Theorem 4. If $\mu(\Omega)\lt +\infty$, then the above statements are equivalent.
Example 5. Let $\Phi(x)$ be the Cantor function over $[0,1]$, and
$\Psi(x)=\frac{x+\Phi(x)}{2}$. Let $C$ denote the Cantor set over $[0,1]$, and $W\subset\Psi(C)$ be a non-measurable set.

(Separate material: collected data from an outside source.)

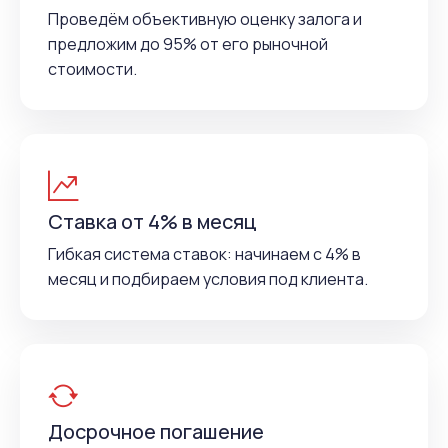
Проведём объективную оценку залога и
предложим до 95% от его рыночной
стоимости.
Ставка от 4% в месяц
Гибкая система ставок: начинаем с 4% в
месяц и подбираем условия под клиента.
Досрочное погашение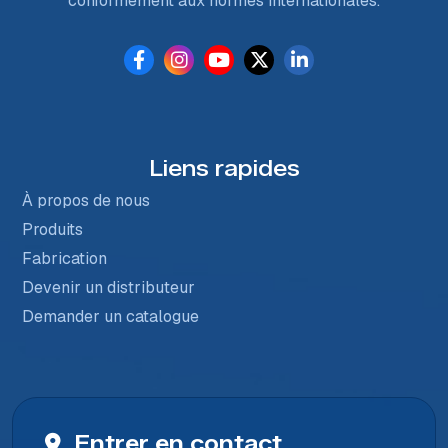
conformément aux normes internationales.
Liens rapides
À propos de nous
Produits
Fabrication
Devenir un distributeur
Demander un catalogue
Entrer en contact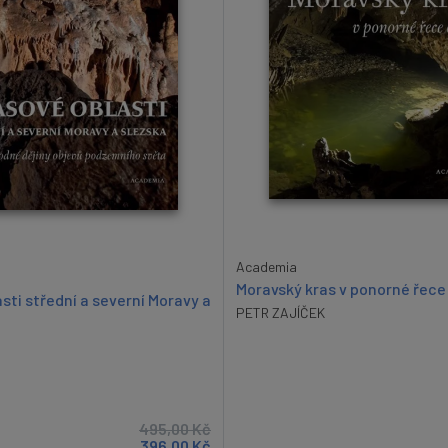
Academia
Moravský kras v ponorné řece
sti střední a severní Moravy a
PETR ZAJÍČEK
495,00
Kč
396,00
Kč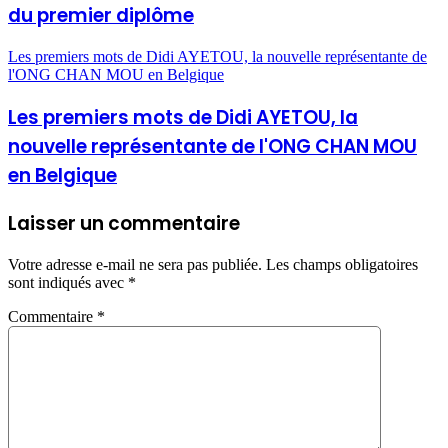
du premier diplôme
Les premiers mots de Didi AYETOU, la nouvelle représentante de
l'ONG CHAN MOU en Belgique
Les premiers mots de Didi AYETOU, la
nouvelle représentante de l'ONG CHAN MOU
en Belgique
Laisser un commentaire
Votre adresse e-mail ne sera pas publiée.
Les champs obligatoires
sont indiqués avec
*
Commentaire
*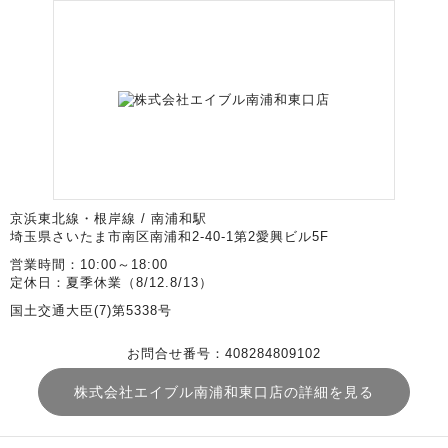
京浜東北線・根岸線 / 南浦和駅
埼玉県さいたま市南区南浦和2-40-1第2愛興ビル5F
営業時間：10:00～18:00
定休日：夏季休業（8/12.8/13）
国土交通大臣(7)第5338号
お問合せ番号：408284809102
株式会社エイブル南浦和東口店の詳細を見る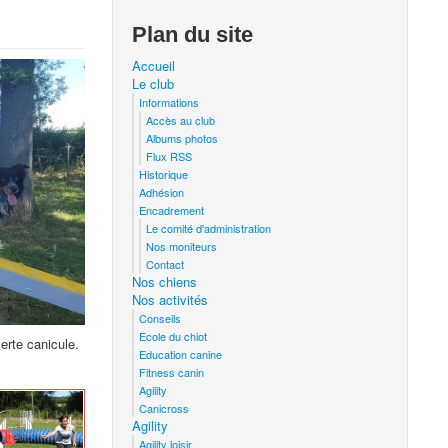
Plan du site
Accueil
Le club
Informations
Accès au club
Albums photos
Flux RSS
Historique
Adhésion
Encadrement
Le comité d'administration
Nos moniteurs
Contact
Nos chiens
Nos activités
Conseils
Ecole du chiot
erte canicule.
Education canine
Fitness canin
Agility
Canicross
Agility
Agility loisir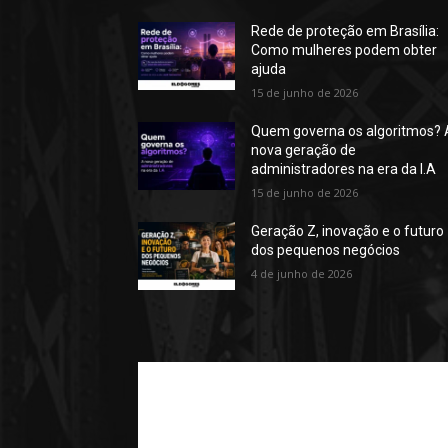
Rede de proteção em Brasília:
Como mulheres podem obter
ajuda
15 de junho de 2026
Quem governa os algoritmos? 
nova geração de
administradores na era da I.A
15 de junho de 2026
Geração Z, inovação e o futuro
dos pequenos negócios
4 de junho de 2026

Let $g(x)=\Psi^{-1}(x), f(x)=\chi_{\Psi^{-1}(W)}$,
then $f\circ g$ is non-measurable.
If $x=\sum_{k=1}^{+\infty}\frac{a_k}{3^k}\in C$, then every $a_k$ is either $0$ or $2$ (we can choose a proper representation to achieve that, i.e. $0.1=0.022222\dots$). Then the cantor function is defined by
$\Phi(x)=\sum_{k=1}^{+\infty}\frac{a_k/2}{2^k}$.
Why add $x$? If so, $\Psi^{-1}(W)\subsetneq C$ thus measurable. If not, $\Psi^{-1}(W)$ can probably contain an
interval, and it’s not necessary to be measurable.